Beijing: PetroChina, Asia's biggest company by market value, may report higher earnings after China raises gas prices and completes the world's longest pipeline for the fuel from Central Asia, Sanford Bernstein & Co. said.

China, which increased gas prices by 25 per cent in June, may initiate further reforms before "material" supplies of imported gas, Neil Beveridge, an analyst for Bernstein Research, said in a report yesterday.

"We expect that further gas price reform in the first half of 2011 will be a key catalyst for PetroChina in eliminating import losses and growing earnings from its domestic gas business," Beveridge said. Well-head gas prices may rise as much as 15 per cent next year in some areas to spur exploration, he wrote.

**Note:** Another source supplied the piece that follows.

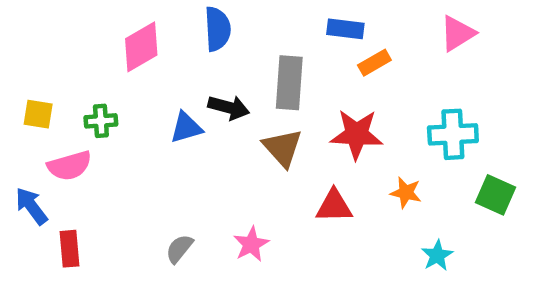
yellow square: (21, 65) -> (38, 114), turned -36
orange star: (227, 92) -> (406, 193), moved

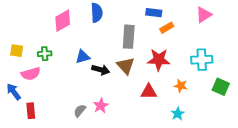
black arrow: (229, 107) -> (101, 70), moved
pink star: (251, 244) -> (101, 106), moved
cyan star: (437, 255) -> (178, 114), moved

Turkmenistan has started supplying China with 500 million cubic feet a day of gas on a section of a $35 billion (Dh128.5 billion) pipeline that runs to Central China, with the link to Shanghai to be completed by the end of next year, Bernstein said.

The pipeline will supply three billion cubic feet a day, or about 20 per cent of the country's gas demand, in 2014, according to the report. With an annual transport capacity of 30 billion cubic metres, the 10,486-kilometre link, a third longer than the Great Wall of China, is double the size of the country's first West-to-East pipeline.

"As the Central Asian pipeline ramps up, PetroChina's gas production will grow by 15 per cent to 20 per cent compounded annually over the next three years to become a more material driver of earnings growth," Beveridge said. The link may contribute 18 billion yuan by 2012 in earnings, he said.

PetroChina fell 0.7 per cent to HK$8.58 in Hong Kong trading at 10am local time. The shares have dropped 7.1 per cent in the past 12 months, compared with the 1.3 per cent gain in the benchmark Hang Seng Index.